Twenty-one H. pylori from Malaysia (GC26, UM023, UM065, UM066, UM077, UM067, UM084, UM114, FD506, FD568, FD577, UM038, UM085, UM111, FD662, FD719, FD703, FD423, FD430, FD535 and UM037) were isolated from symptomatic patients undergoing endoscopy procedure at University of Malaya Medical Centre (UMMC, Kuala Lumpur, Malaysia) between the years 2007 and 2012 (Table 1). Based on endoscopic and histological examinations, patients were diagnosed as having gastric cancer (GC), peptic ulcer disease (PUD) or non-ulcer dyspepsia/functional dyspepsia (NUD/FD). All biopsies were obtained with the informed consent of patients and approval of the Human Ethics Committees of UMMC and UNSW. The genomes of the twenty-one Malaysian H. pylori strains were sequenced and assembled de novo as previously described30. For comparison, we downloaded the genome sequences of another 6 Asian H. pylori strains from the National Center for Biotechnology Information (NCBI) GenBank. Further information of these strains are provided in Table 1. Only F30, F32, F57 and HP51 are complete genomes, the rest are available as drafts.

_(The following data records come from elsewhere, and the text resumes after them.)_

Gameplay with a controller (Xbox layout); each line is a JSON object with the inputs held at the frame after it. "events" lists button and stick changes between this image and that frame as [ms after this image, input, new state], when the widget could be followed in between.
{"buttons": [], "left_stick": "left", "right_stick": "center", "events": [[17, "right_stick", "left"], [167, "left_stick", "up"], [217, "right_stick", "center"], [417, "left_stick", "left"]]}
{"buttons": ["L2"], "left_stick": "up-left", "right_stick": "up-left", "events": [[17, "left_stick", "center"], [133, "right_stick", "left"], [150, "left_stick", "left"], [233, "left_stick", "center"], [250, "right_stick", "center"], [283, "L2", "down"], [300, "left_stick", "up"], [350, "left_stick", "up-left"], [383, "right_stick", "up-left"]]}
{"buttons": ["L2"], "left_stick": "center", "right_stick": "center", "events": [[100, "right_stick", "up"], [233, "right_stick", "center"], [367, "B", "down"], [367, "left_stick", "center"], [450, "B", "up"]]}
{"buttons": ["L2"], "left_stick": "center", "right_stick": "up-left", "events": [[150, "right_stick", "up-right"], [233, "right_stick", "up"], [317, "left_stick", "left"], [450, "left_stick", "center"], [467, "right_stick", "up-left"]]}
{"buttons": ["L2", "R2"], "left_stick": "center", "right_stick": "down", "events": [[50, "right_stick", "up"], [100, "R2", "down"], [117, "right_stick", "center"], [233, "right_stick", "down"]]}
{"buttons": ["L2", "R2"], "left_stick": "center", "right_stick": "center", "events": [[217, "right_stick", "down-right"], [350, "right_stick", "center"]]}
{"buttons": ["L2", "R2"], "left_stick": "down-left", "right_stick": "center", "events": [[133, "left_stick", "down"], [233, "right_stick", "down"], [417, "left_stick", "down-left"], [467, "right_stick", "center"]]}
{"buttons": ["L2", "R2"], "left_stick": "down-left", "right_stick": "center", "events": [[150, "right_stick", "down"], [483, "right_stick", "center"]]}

Sequence Alignment and Phylogenetic Analysis

In addition to the 27 genomes analyzed in this study, an additional of six strains regardless of East Asian origin was downloaded from NCBI database resulting in a total of 33 strains that were used to align with MAUVE (version 2.3.1) progressive alignment software and the output data was viewed using the SplitsTree program (version 4.12.8) as Super Network.

Downstream analysis

Annotation of all twenty-seven H. pylori strains were performed using the Rapid Annotation using Subsystem Technology (RAST) version 4.031. Comparative genomic analysis was performed using the sequence comparison function available on the SEED viewer version 2.0. A List of core genes present among all strains belonging to the same group was generated by SEED for each disease groups (GC, PUD and NUD). FASTA file containing the sequences these of core genes were generated for the respective disease groups. Further, RAST analysis was performed to this data for annotation and comparing against other H. pylori strains in Table 1 to obtain the percentage of similarity. The Student's unpaired two-tailed t-test was performed and the genes with P-values of < 0.05 and < 0.01were considered statistically significant and highly significant respectively. Two-tailed Pearsons' correlation analysis was adopted to examine for correlation between candidate genes and disease, as well as between different genes.

Accession Numbers

The accession numbers of the H. pylori genome sequences reported in this paper are: GC26 (AKHV00000000), UM023 (AUSK00000000), UM065 (AUSM00000000), UM066 (AUSJ00000000 and CP005493), UM077 (AUSQ00000000), UM067 (AUSN00000000), UM084 (AUSO00000000), UM114 (AUSS00000000), FD506 (AKHO00000000), FD568 (AKHQ00000000), FD577 (AKHR00000000), UM038 (AUSL00000000), UM111 (AUSR00000000), FD662 (AKHT00000000), FD719 (AKHU00000000), FD703 (AKHS00000000), FD423 (AKHM00000000), FD430 (AKHN00000000), FD535 (AKHP00000000), UM037 (AUSI00000000 and CP005492), UM085 (AUSP00000000), F30 (AP011941), F32 (AP011943), F57 (AP011945), HP51 (CP000012), XZ274 (CP003419) and HLJ271 (ALKB00000000).